Thomas Raddall Selected Correspondence: An Electronic Edition


About the electronic version

Copyright 2000. Dalhousie University.

PRINT SOURCE: Thomas Raddall Fonds, Correspondence. From Thomas Raddall to Mr. Berton E. Robinson, 9 March 1971. MS-2-202 47.13.

Subject Headings

Summary

In a letter to Berton Robinson of the Nova Scotia Department of Education, T. H. Raddall indicates his willingness to take part in a summer school course proposed by Robinson. To assist Robinson in his course preparation, Raddall gives a brief overview of his goals in writing The Nymph and the Lamp, how he had based the plot on a composite of actual people and events, the negative reaction his story had received initially from his publishers, and an account of the book's popularity nationally and internationally.


March 9,1971

Mr. Berton E. Robinson,
University Grants Committee,
5413 Spring Garden Road,
Halifax,N.S.


Dear Bert:
     Regarding your letter of February 24th.

     I would be willing to come to Halifax in July or
early August, for a meeting with Callaghan and MacLennan,1 and
your Summer School class, if you can arrange it. Dec. 1971
Nothing came of this.


     About The Nymph and The Lamp. My intention in writing
the novel was simply to tell a story, a love story if you like,
in which a man's faith in duty, as well as his love for her,
eventually wakened those qualities in herself. The background
of Sable Island was very familiar to me,2 and important to the
story. Most of the characters were drawn from real people,
on various stations like Sable (the shooting accident actually
happened on a lonely station in Labrador) and I assembled them
in the Sable Island scene for the purposes of my story. In the
young operator named Jim Sargent you have a small portrait of
the author as a very young man.

     When I proposed to write this novel, my publishers
were horrified. I had written three historical novels with
some success in the market and with the critics, and they urged
me to keep on with costume pieces. Publishers like to have all
their authors in neat little pigeonholes, of course. To jump
into a contemporary novel, or at any rate a novel pitched
in my own lifetime, moreover a novel involving a love affair
between a middleaged man and a not-very-beautiful virgin nearing
the dreadful age of thirty, seemed utter madness to the publishers.
They wouldn't give me a contract for it, and I had to finance
myself (and support my wife and children) during the whole period
from November 1948 when I started the book, to April 1950 when
I finished it.

     It proved to be my most successful book, not only with
the critics, but with the public. It has been printed in various
English editions in Canada, Britain, and the U.S., and in every
European language west of the Iron Curtain.
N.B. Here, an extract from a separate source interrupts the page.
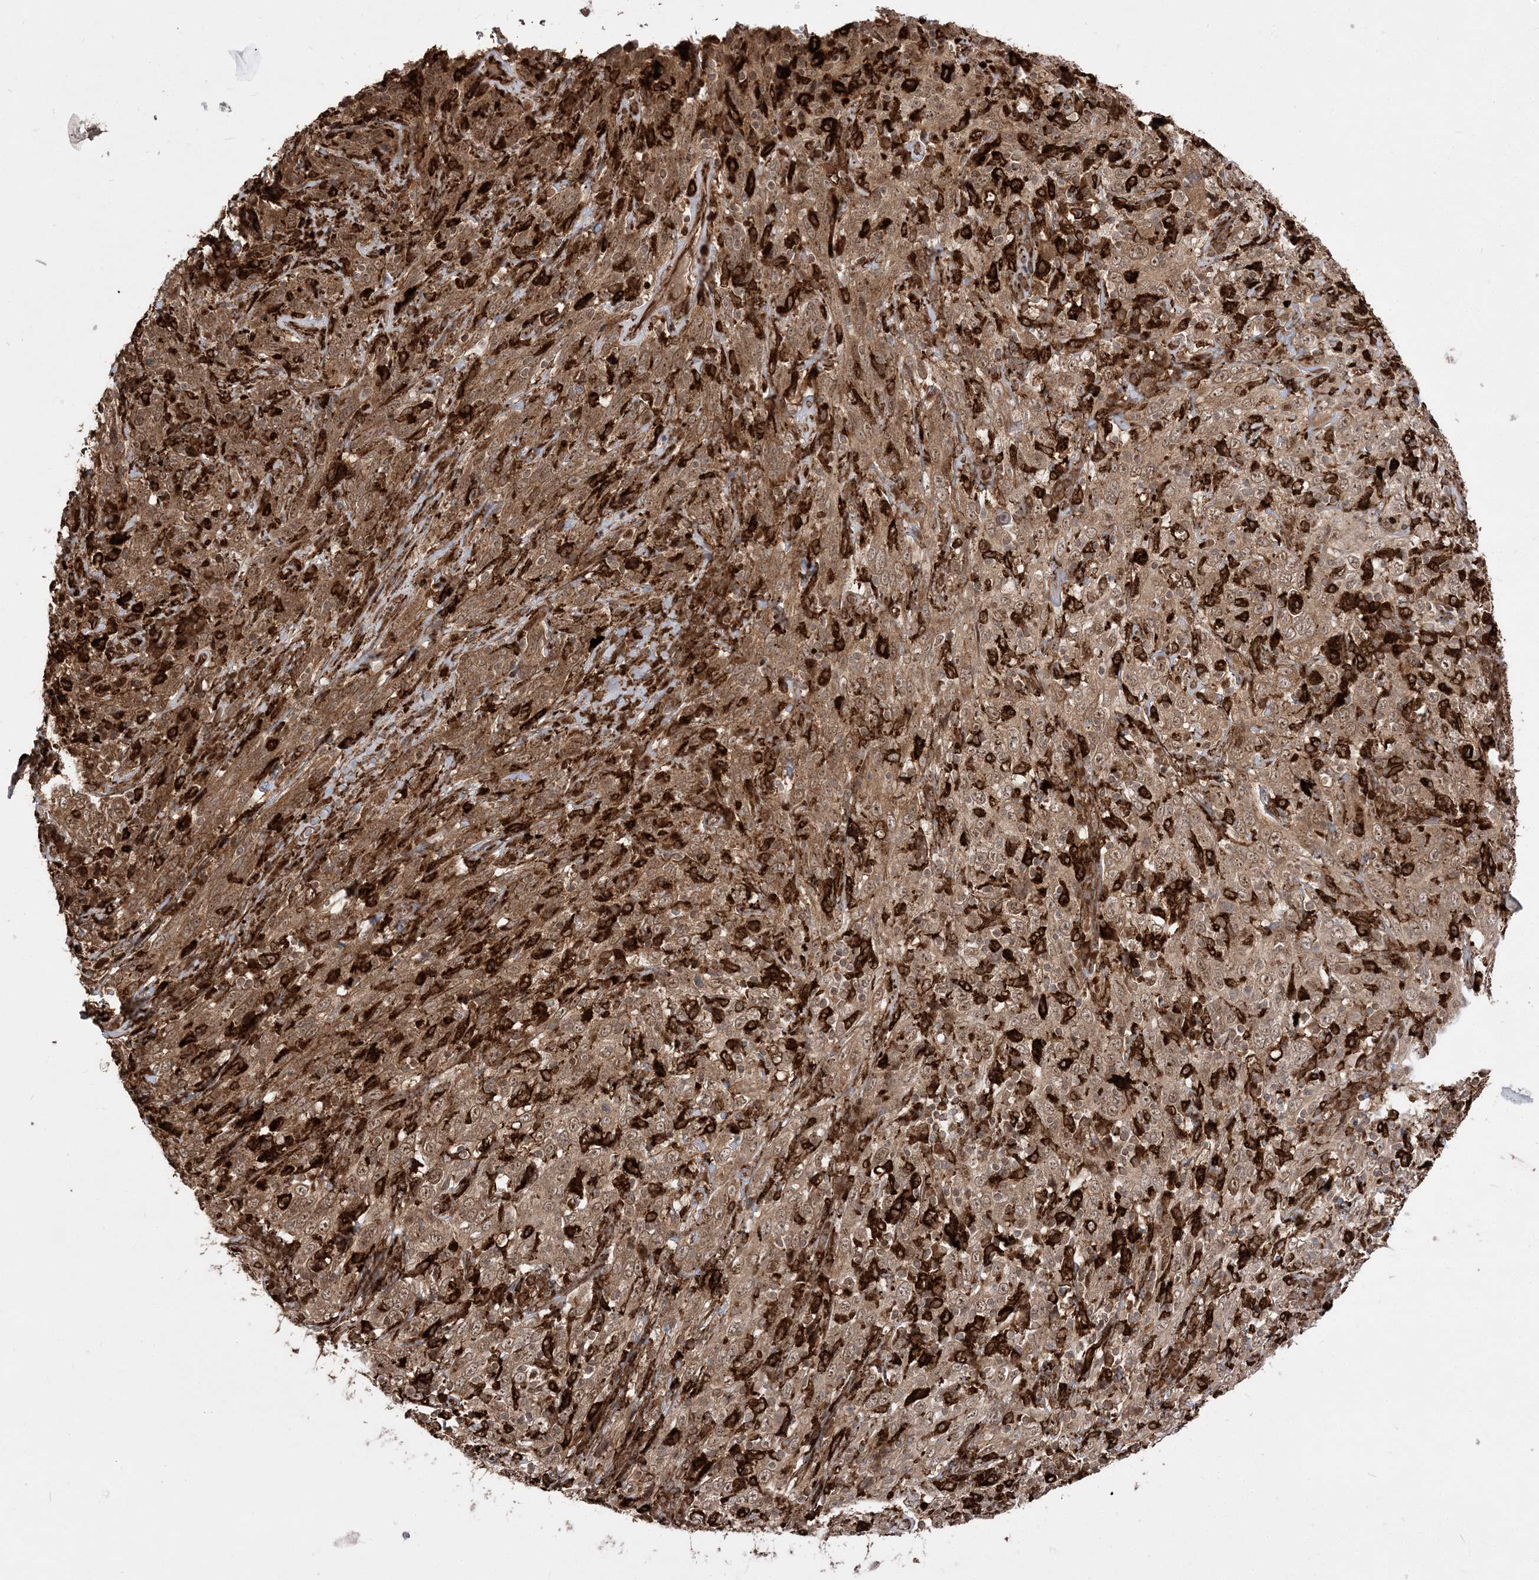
{"staining": {"intensity": "strong", "quantity": ">75%", "location": "cytoplasmic/membranous,nuclear"}, "tissue": "cervical cancer", "cell_type": "Tumor cells", "image_type": "cancer", "snomed": [{"axis": "morphology", "description": "Squamous cell carcinoma, NOS"}, {"axis": "topography", "description": "Cervix"}], "caption": "A micrograph showing strong cytoplasmic/membranous and nuclear positivity in approximately >75% of tumor cells in cervical squamous cell carcinoma, as visualized by brown immunohistochemical staining.", "gene": "EPC2", "patient": {"sex": "female", "age": 46}}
To the end of 1970
it had sold 682,410 copies (323,982 hardbacks, 358,428 softbacks)
and it has appeared in radio and TV plays3 in Canada, Britain and
the U.S. At the present time it is under option to a Hollywood
group for movie production, but as you know an option is only
a tentative thing.
Sincerely,












Annotations

1. Berton Robinson, teacher and sometime writer, had proposed a NS Summer School course on the modern novel, using The Nymph and the Lamp as a text. Morley Callaghan (1903-1990), prolific Toronto novelist, short story writer, and broadcaster, is now perhaps best known for The Loved and the Lost (Toronto: Macmillan, 1951), for which he won the Governor-General's award for fiction. Hugh MacLennan (1907-1990), novelist, essayist, scholar, and winner of five Governor-General's awards, taught English literature at McGill University from 1951 to 1979, when he retired as professor emeritus.

2. From April 1921 to May 1922 THR was assigned to Sable Island as a wireless operator by his employer, the Canadian Marconi Wireless Telegraph Company. See his memoir In My Time 96-113.

3. The Nymph and the Lamp was first broadcast as a radio play by the British Broadcasting Corporation in 1952 and subsequently, in 1964, by the Canadian Broadcasting Corporation. The television adaptation, starring Robert Preston and Margaret Sullivan, was broadcast by the Columbia Broadcasting System in 1952.